European Commission President Ursula von der Leyen warned on Wednesday (12 February) that the European Green Deal would fail if member states declined to provide the necessary funds to workers and regions affected by the climate transition.
Addressing the European Parliament’s plenary session, von der Leyen defended an ambitious multiannual financial framework (MFF) to finance the EU’s traditional policies, including Cohesion and farming, and new priorities, such as the digital transformation or defence.
The Commission chief put special emphasis on the Green Deal, described as Europe’s new growth strategy.
She told MEPs that she would “not accept” any result that does not guarantee at least 25% of the budget devoted to the fight against global warming and to proper funding of a just transition for regions and workers.
The Commission proposed the Just Transition Fund to support regions and workers affected by the transition toward a more sustainable and less polluting economy.
As part of its Green Deal, Europe aims to become the first region in the planet that cuts its net CO2 emission to zero by 2050.
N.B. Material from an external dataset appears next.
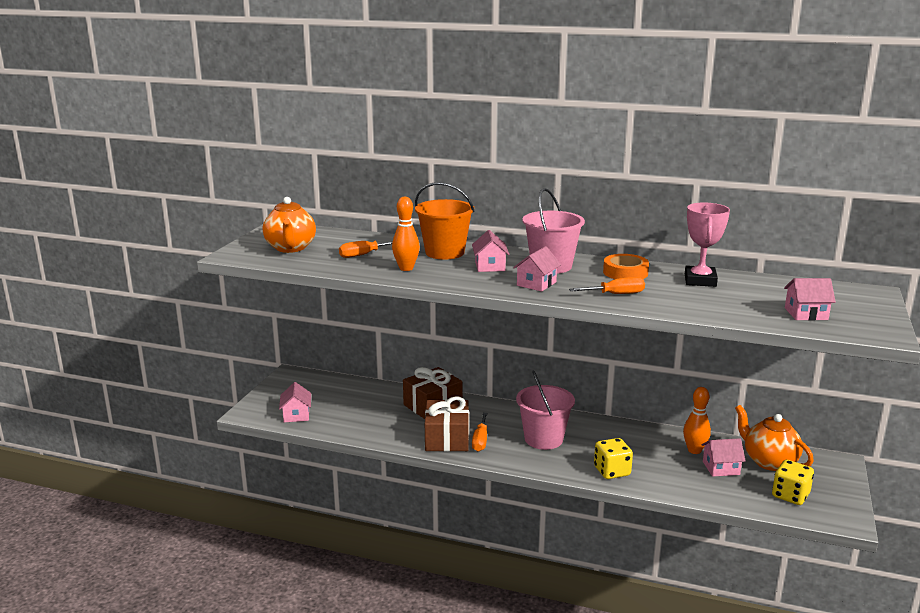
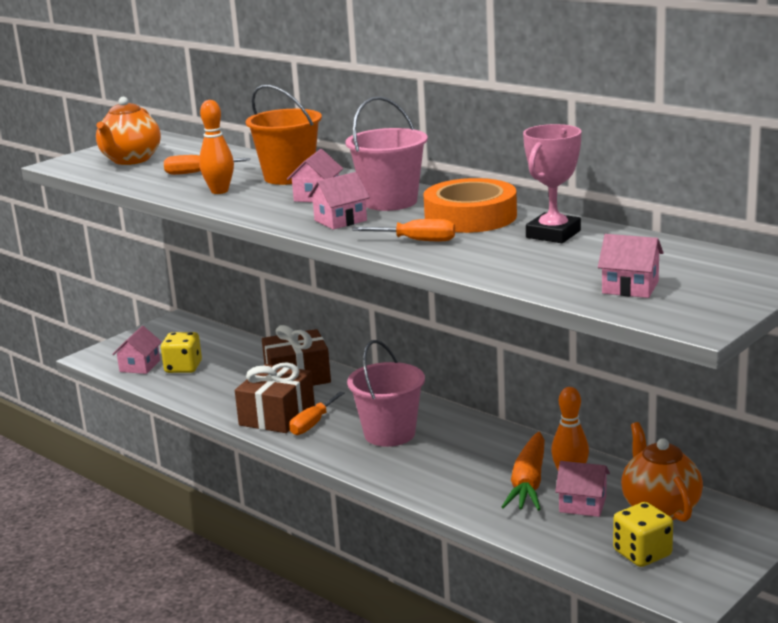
camera: 25 degrees right, 0 degrees up
(612, 471) = (435, 484): yellow dice -> yellow dice (183, 367)
(625, 272) = (470, 217): orange tape -> orange tape, size x1.52
(672, 459) = (528, 483): none -> orange carrot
Von der Leyen warned that “if we do not set aside the funds necessary to support regions and workers who are most exposed to the economic consequences of climate change, we will simply fail to achieve a climate-neutral Europe.”
Her warnings came ahead of the European Council on 20 February, where EU leaders will try to narrow their differences over the MFF, the EU’s long-term budget, for the 2021-27 period.
Member states remain entrenched in their positions regarding the overall size of the budget and the priorities that will need to be financed.
EU sources and diplomats have told EURACTIV that the discussion among the capitals is close to a ceiling of around €1,087 billion in 2018 constant prices (1.07% of Europe’s GNI), as initially proposed by Finland during its rotating presidency of the EU.
But European sources said that European Council President Charles Michel has not yet taken a decision about what proposal he would table at next week’s summit.
The divisions run so deep among the capitals that the sources consulted don’t expect an agreement next week.
An EU official said that the possibility of organising an extraordinary summit in April has already been floated by some.
A group of 17 countries, labelled as the “Friends of Cohesion”, are trying to counter the significant cuts that net contributors to the budget, including Austria, the Netherlands, Sweden and Denmark (“The Frugal Four”), want to enforce to reduce the budget to 1% of the European GNI.
Von der Leyen urged everyone to reach a deal “in the near future” and told member states that they “must be ready to find common ground” and strike the right balance between the old and new priorities.
“Citizens will not understand if decision-makers fail to make the funding available for policies needed,” she added.
A large majority of MEPs sided with the Commission boss’s call for an ambitious budget to finance the long list of European priorities.
The Parliament’s proposal for the MFF was already higher than the Commission’s draft plan. The EU executive proposed to dedicate 1.11% of Europe’s GNI while the MEPs have already requested around 1.3%.